Joseph Conrad est un immense écrivain, ce qui signifie qu'il va au plus simple et par ce biais évoque l'universel. La honte et l'honneur, avec "Lord Jim", la manipulation du sens de la justice, avec "l'agent secret". Et dans ce court roman dont je parle aujourd'hui," Au cœur des ténèbres", qui a inspiré "Apocalypse now", on touche encore à l'essentiel.
Le propos n'est pas alambiqué, servi par un style suffisamment lyrique pour nous laisser attendre, peu d'évènements ayant lieu, le roman nous conduisant lentement et péniblement le long de pistes puis d'un fleuve, vers une énigme dont on ne sait rien, Conrad prenant soin d'introduire des éléments quasi hallucinatoires pour nous laisser douter et espérer que quelque chose de très probant va arriver.

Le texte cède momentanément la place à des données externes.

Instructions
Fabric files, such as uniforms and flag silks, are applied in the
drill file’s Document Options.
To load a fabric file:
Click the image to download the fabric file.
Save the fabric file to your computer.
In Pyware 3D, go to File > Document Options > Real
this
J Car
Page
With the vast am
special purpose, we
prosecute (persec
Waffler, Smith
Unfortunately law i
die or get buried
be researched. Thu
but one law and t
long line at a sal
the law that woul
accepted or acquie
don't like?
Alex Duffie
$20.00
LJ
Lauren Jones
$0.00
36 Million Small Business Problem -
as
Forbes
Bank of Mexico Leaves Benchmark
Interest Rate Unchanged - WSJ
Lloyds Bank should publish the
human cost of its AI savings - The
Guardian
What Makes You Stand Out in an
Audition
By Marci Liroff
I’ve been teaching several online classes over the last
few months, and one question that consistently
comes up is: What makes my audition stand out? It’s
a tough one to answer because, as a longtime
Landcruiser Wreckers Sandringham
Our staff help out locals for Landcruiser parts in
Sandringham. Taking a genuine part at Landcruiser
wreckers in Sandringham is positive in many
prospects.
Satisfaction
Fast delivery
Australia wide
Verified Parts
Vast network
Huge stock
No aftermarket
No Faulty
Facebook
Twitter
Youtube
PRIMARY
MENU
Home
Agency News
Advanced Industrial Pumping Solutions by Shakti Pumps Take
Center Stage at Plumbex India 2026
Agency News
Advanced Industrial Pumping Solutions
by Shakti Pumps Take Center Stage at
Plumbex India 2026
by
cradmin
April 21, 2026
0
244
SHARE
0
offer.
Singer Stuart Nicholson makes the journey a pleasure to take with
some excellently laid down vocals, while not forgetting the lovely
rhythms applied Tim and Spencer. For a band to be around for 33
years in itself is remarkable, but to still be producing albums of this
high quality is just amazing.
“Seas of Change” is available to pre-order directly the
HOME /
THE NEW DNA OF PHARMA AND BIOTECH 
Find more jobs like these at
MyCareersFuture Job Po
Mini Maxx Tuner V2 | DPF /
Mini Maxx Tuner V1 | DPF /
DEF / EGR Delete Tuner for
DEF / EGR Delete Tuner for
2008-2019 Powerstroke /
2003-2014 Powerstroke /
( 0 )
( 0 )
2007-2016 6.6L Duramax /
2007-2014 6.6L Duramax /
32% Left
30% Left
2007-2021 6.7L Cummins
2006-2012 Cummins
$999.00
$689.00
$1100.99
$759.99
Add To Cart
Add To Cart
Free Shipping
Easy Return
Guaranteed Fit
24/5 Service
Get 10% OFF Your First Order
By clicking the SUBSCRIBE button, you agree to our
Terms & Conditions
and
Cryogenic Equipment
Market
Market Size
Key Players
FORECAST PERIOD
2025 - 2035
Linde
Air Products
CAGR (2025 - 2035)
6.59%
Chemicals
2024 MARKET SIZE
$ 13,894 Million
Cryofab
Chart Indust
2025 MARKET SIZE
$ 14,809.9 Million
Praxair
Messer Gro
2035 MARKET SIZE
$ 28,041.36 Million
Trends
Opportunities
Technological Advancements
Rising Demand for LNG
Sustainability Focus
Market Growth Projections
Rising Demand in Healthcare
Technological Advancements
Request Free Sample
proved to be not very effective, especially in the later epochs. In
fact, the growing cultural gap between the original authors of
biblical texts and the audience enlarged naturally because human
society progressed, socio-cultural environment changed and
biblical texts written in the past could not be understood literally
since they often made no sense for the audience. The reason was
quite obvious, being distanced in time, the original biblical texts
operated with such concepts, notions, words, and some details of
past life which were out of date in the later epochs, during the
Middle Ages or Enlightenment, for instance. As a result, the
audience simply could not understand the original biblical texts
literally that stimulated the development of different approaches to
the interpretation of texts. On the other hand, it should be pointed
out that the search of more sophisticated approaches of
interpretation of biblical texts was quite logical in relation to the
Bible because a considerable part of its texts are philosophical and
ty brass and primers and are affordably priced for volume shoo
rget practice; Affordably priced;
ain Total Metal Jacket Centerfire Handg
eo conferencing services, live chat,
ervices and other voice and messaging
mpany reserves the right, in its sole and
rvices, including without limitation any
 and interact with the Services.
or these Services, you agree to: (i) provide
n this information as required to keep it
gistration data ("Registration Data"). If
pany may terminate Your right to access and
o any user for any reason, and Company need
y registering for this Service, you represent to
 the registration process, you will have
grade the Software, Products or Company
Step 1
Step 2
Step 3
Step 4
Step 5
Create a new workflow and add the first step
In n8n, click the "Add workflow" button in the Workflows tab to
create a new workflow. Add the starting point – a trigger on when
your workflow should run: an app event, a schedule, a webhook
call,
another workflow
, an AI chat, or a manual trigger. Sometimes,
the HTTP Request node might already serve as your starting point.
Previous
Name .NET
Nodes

Marlow, un capitaine de bateau qui doit sortir de la tamise, raconte à ses marins son parcours bref par l'Afrique, qui l'a vacciné de l'aventure. Il y était allé, sachant que c'était indispensable mais sans trop saisir pourquoi, y diriger un vapeur qui remontait le grand fleuve. Et là-bas il rencontre la sauvagerie polysémique, et Kurtz, un personnage qu'il ne fréquente que très peu, à l'orée de sa mort, mais qui le marquera à vie, et s'empare de ses pensées d'ailleurs bien avant qu'il le rencontre. C'est tendu vers lui qu'il descend le fleuve. Parti en Afrique sans trop se demander pourquoi, le capitaine Marlow se fixera l'objectif de rencontrer ce fameux Kurtz, que tout le monde admire, allé aux confins du monde connu, pour piller l'ivoire. Mais Marlow comprend tout à fait, contrairement aux médiocres qui l'accompagnent (portraits intemporels de bureaucrates), que l'ivoire n'est que le vecteur d'une quête plus profonde. Et certainement pas une promotion dans la Compagnie. .
Car Kurtz est allé au bout, à la source. Plus loin que Marlow. Il a essayé, tout bonnement, de faire le chemin à rebours de la civilisation, civilisation qui d'ailleurs - et le roman est un document violent sur le colonialisme, décrit comme génocideur, fondé sur des pulsions ignobles-, n'est pas reluisante. Mais les "sauvages" ne le sont pas non plus et on aurait tort de voir en Conrad un Gide, ou un quelconque romancier de gauche. Kurtz s'est saisi de sa mission, aller chercher de l'ivoire, pour remonter jusqu'au primitif. Pour se délester de tout surmoi. On l'admire pour cela et pas seulement les africains qui le divinisent. Par sa radicalité, il a rattrapé le primitif, et fort de ses savoirs occidentaux, il est devenu un être divin pour les autochtones.
Au bout du bout, nous rencontrons un Conrad encore plus pessimiste que dans Lord Jim. Au bout de la civilisation, il y a le massacre moderne. Mais à rebours, on ne trouve pas le mythe rousseauiste, mais des têtes coupées arborées devant des huttes. "Au cœur des ténèbres" est un livre misanthrope dans un monde où l'on peut encore saisir le plaisir de la conversation polie entre gentlemen, sans autre illusion, quand cela se présente.
Conrad y utilise le procédé du récit emboité dans un récit, celui des mille et une nuits. Un narrateur raconte donc la narration d'un personnage, Marlow, qui raconte son périple mais a en vue pour l'essentiel l'arrivée d'un autre personnage. Ce procédé est habile pour éveiller l'intérêt du lecteur car d'une certaine manière on ne sait pas d'où la promesse sera tenue. Elle pourrait l'être par Marlow, par celui qui l'écoute ou par Kurtz.
Une autre grande question de ce classique est celle de l'opportunité de la vérité. Aller voir au cœur des ténèbres, est une possibilité. En y allant on rencontre certaines vérités. Celle que Freud, par exemple, finit par concéder, quand il écrit "malaise dans la civilisation". Mais le travail de la civilisation est aussi de s'illusionner à ce sujet. Pour vivre ensemble on doit sans doute un peu ignorer, ou en tout cas oublier un peu, ce dont on est capable. Sinon qui accepterait d'être au milieu de tels fauves ? C'est pourquoi Marlow choisira de mentir sur Kurtz, quand il rapportera ses souvenirs à sa compagne retrouvée en angleterre. Seule la vérité est révolutionnaire. Mais personne n'est obligé d'être révolutionnaire.